There are countless factors behind Ireland failing to reach an ODI World Cup since 2015 - an absence which has seen the sport’s visibility plummet at home - but one of them is the demise of a regular domestic First Class competition. The last time Ireland brought through a big crop of home grown players was in 2019/20, names such as Tector, Tucker, Little and Delany emerging on the scene. Coincidentally or otherwise, they were the last Irish-developed group with access to the red ball Interprovincial Championship and First Class cricket with Ireland Wolves.
If red ball is abandoned as a strategy, whatever about the future of Test cricket and pulling in an audience, what would be the consequences for talent development more generally? Senior figures within CI are already worried about the volume of recent men’s debutants emerging from overseas. Not because of their accents, but because of what it says about the state of this country’s pathway.
A handful home Tests each summer will draw in further eyeballs if the product is compelling. To achieve that, players need to be better. Spend money to make money. Next year’s ICC funding increasing from (circa) $13 million to $17m certainly helps, but the next cycle is widely expected to drop due to broadcast factors in India.
There is a world in which Irish red ball cricket can thrive without becoming a dominant part of the calendar. But it will take plenty of money and even more stomach to find it. Everything you hear about Keane suggests she has the latter. “Direct,” “Straight shooter” and “Takes no shit” are phrases used by those who have worked with the new boss.
We can therefore hope she has the gumption to make a decent fist at ensuring recent events in Stormont become a thing of the past. Given the as of yet lack of detailed public explanation of her vision (it would be unsurprising if she herself is not yet sure of this, considering the number of fires that needed putting out when she started the job), we can’t yet be sure of this.
Quite a few club cricketers are fortunate enough to meet understanding partners who acknowledge the benefits of long Saturdays featuring a lack of runs or wickets. Value can also be found in Irish red ball cricket, be it performance or commercial. It will take exceptional leadership to find it.
Maybe it’s not completely hopeless to think that Keane will ultimately agree. Perhaps the results of her tough conversations will appease red ball lovers. Everyone wants answers instantly, but until we hear fully-formed thoughts after a lengthy period of acclimatising to the job, traditionalists who are fearful for what comes next will simply have to wait in hope.


I think the problem for developing players isn't just not playing enough red ball cricket, they don't play enough of any type of cricket.
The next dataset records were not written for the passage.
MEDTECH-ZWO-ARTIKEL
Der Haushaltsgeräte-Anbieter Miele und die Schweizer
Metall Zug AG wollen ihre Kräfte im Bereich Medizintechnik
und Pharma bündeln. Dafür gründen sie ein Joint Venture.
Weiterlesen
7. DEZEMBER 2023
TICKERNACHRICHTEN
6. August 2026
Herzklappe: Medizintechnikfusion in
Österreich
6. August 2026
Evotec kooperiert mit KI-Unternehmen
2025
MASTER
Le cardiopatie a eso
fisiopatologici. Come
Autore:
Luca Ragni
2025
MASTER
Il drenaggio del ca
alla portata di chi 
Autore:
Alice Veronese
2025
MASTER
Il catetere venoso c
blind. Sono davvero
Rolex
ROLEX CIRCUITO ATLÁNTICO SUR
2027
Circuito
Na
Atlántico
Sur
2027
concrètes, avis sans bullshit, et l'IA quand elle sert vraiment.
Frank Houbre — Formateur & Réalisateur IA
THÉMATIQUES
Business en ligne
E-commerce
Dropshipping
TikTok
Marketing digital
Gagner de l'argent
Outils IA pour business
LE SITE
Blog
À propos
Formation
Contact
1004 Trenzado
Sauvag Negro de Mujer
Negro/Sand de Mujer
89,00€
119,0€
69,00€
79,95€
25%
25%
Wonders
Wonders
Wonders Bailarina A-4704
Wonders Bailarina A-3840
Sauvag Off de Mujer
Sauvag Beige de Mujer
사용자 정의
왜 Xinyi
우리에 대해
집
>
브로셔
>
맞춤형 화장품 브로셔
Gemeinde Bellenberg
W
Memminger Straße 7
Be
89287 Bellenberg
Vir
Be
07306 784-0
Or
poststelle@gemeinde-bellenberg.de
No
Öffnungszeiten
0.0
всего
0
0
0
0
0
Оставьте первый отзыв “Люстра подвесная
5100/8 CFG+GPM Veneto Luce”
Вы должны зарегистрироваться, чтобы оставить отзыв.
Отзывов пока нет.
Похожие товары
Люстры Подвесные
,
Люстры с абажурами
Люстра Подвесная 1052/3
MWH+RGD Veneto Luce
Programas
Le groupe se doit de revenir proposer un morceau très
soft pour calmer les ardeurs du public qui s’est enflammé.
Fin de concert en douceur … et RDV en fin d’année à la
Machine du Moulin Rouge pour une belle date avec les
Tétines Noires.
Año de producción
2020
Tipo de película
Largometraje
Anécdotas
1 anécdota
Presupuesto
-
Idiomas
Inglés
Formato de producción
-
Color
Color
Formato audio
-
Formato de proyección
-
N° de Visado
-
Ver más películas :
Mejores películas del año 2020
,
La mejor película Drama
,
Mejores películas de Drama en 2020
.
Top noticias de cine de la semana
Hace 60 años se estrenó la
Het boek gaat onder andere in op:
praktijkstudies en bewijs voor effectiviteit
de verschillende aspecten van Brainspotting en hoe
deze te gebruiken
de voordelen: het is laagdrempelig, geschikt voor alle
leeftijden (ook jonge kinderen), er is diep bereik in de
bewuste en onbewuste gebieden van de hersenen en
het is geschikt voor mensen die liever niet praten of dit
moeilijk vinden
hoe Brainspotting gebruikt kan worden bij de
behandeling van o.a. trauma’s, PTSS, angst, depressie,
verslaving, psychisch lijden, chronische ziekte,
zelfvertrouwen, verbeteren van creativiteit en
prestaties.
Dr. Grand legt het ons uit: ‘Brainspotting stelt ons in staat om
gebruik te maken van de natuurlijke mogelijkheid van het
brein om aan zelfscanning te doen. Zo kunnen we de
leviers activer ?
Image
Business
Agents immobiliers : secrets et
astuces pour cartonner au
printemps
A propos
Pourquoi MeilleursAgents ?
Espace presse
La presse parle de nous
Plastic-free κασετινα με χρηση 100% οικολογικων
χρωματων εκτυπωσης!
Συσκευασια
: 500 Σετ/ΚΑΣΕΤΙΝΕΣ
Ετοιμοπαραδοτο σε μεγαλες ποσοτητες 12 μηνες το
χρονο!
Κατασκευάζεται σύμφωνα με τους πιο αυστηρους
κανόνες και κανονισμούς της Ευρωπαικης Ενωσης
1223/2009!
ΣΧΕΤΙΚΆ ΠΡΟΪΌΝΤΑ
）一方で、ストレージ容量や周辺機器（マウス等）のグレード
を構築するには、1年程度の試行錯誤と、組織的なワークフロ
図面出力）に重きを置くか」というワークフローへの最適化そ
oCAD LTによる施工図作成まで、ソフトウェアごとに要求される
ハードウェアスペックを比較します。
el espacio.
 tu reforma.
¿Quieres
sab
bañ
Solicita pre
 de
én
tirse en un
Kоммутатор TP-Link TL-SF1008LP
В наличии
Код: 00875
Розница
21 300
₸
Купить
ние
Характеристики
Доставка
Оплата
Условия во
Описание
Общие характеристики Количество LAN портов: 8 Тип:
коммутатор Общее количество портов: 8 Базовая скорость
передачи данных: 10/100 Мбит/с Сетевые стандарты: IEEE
Bar the internationals, they are playing 15 interpro games if a player was to play all of them. How do they develop? Like unless fast tracked from 19s there is nothing
Sarah comes from a sport where there is only one Test held every four years - the Olympics. That is all she needs to now about what Test cricket means & why it must remain the pinnacle. On its own, the Olympics looks like an incredibly expensive exercise but the "value" it generates - from aspiring youngsters wanting to compete one day & participate in sport to the viewer who wants to see the best of the best perform on the elite stage. Money should not be the basis of any discussion when it comes to Test cricket. Find it separately. Or get the right people who can find it. The fat trimming is not cutting out Test cricket nor the Emerald Challenge - its the fat within CI HQ that have become comfortable over the years. What is the cost of not hosting a Test nor Emerald Challenge? I hate the ETPL but you watch them promote the upcoming tournament compared to what CI will do the Indian matches with a 15yo demigod as the best promotion ETPL could only dream of!